Dr. Charles "Pat" Davis, MD, PhD, is a board certified Emergency Medicine doctor who currently practices as a consultant and staff member for hospitals. He has a PhD in Microbiology (UT at Austin), and the MD (Univ. Texas Medical Branch, Galveston). He is a Clinical Professor (retired) in the Division of Emergency Medicine, UT Health Science Center at San Antonio, and has been the Chief of Emergency Medicine at UT Medical Branch and at UTHSCSA with over 250 publications.
Melissa Conrad Stöppler, MD, is a U.S. board-certified Anatomic Pathologist with subspecialty training in the fields of Experimental and Molecular Pathology. Dr. Stöppler's educational background includes a BA with Highest Distinction from the University of Virginia and an MD from the University of North Carolina. She completed residency training in Anatomic Pathology at Georgetown University followed by subspecialty fellowship training in molecular diagnostics and experimental pathology.
Polymerase chain reaction (PCR) is a technique that is used to amplify trace amounts of DNA (and in some
instances, RNA) located in or on almost any liquid or surface where DNA strands
may be deposited. The key to understanding PCR is to know that every human,
animal, plant, parasite, bacterium, or virus contains genetic material such as
DNA (or RNA) sequences (nucleotide sequences or pieces of DNA or RNA) that are
unique to their species, and to the individual member of that species.
Consequently, if a sample contains segments of DNA or RNA, PCR is a method used
to amplify (make many more identical copies) of these unique sequences so they
can then be used to determine with a very high probability the identity of the
source (a specific person, animal, or pathogenic organism) of the trace DNA or
RNA found in or on almost any sample of material.
PCR amplification is only part of the identifying test, however. Once the
amplification is done (see below), the amplified segments need to be compared to
other nucleotide segments from a known source (for example, a specific person,
animal, or pathogenic organism). This comparison of unique segments is often
done by placing PCR-generated nucleotide sequences next to known nucleotide
sequences from humans, pathogens, or other sources in a separating gel.

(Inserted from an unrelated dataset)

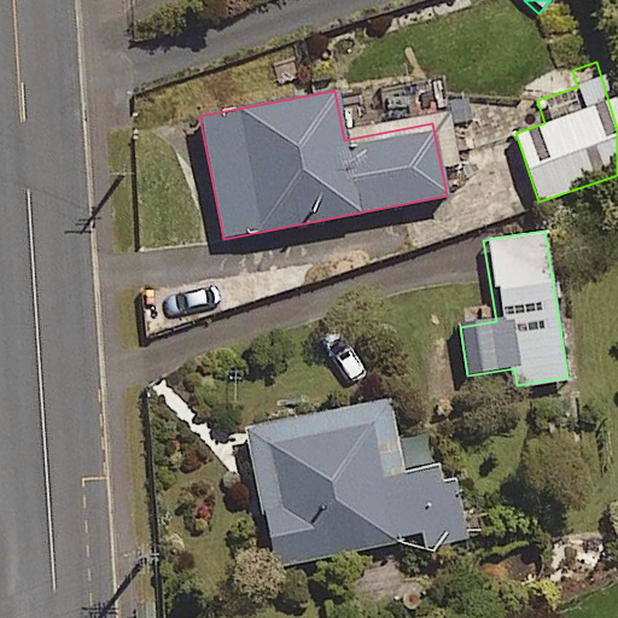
[(413,551),(465,541),(454,478),(439,481),(438,468),(400,474),(388,402),(244,426),(268,564),(410,540),(413,551)]
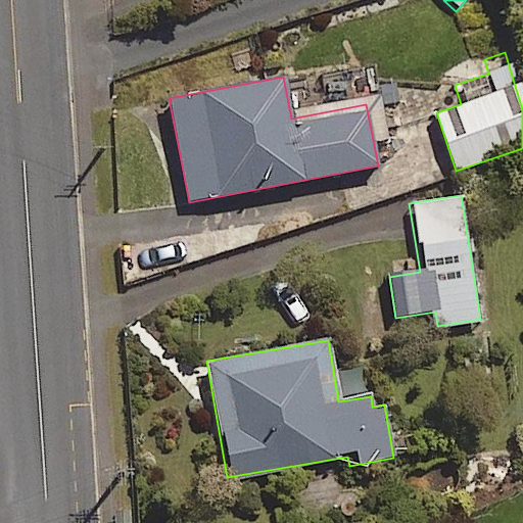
All buildings are outlined.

Electrical current is run through the gel and the various nucleotide sequences
form bands that resemble a "ladder" according to their electrical charge and
molecular size. This is termed gel electrophoresis. Bands or
"ladder" like steps
that migrate to the same levels in the gel show identity of nucleotide
sequences. This method is one of the most popular ways PCR tests are completed
(See Fig 1).
Figure 1, Bands or "ladder" like steps of PCR produced DNA of
Mycobacterium (courtesy of the CDC)
Figure. Repetitive element (Rep)–PCR (A) and pulsed-field gel electrophoresis (PFGE) (B) patterns of Mycobacterium cosmeticum isolates from 2 patients in Ohio and 1 patient in Venezuela. Rep-PCR was performed by using BOXA1R primer (3), and PFGE was performed with restriction enzyme AseI. Lanes 1, 2, Ohio isolates OH1 and OH2; lanes 3, 4, control strains ATCC BAA-878T and ATCC BAA-879; lane 5, Venezuelan isolate VZ1. DNA size standards are 100-bp (S1) and 48.5-kb marker (S2).
PCR (polymerase chain reaction): PCR (polymerase chain reaction) is a technique in molecular genetics that permits the analysis of any short sequence of DNA (or RNA) even in samples containing only minute quantities of DNA or RNA. PCR is used to reproduce
(amplify) selected sections of DNA or RNA for analysis. Previously, amplification of DNA involved cloning the segments of interest into vectors for
expression in bacteria, and took
weeks. But now, with PCR done in test tubes, it takes only a few hours. PCR is
highly efficient so that untold numbers of copies can be made of the DNA. What
is more, PCR uses the same molecules that nature
uses for copying DNA:
Two "primers", short single-stranded DNA sequences
that are synthesized to correspond to the beginning and ending of the DNA
stretch to be copied;
An enzyme called
polymerase that moves along the segment of DNA, reading its code and
assembling a copy; and
A pile of DNA building blocks that the polymerase needs to make that copy.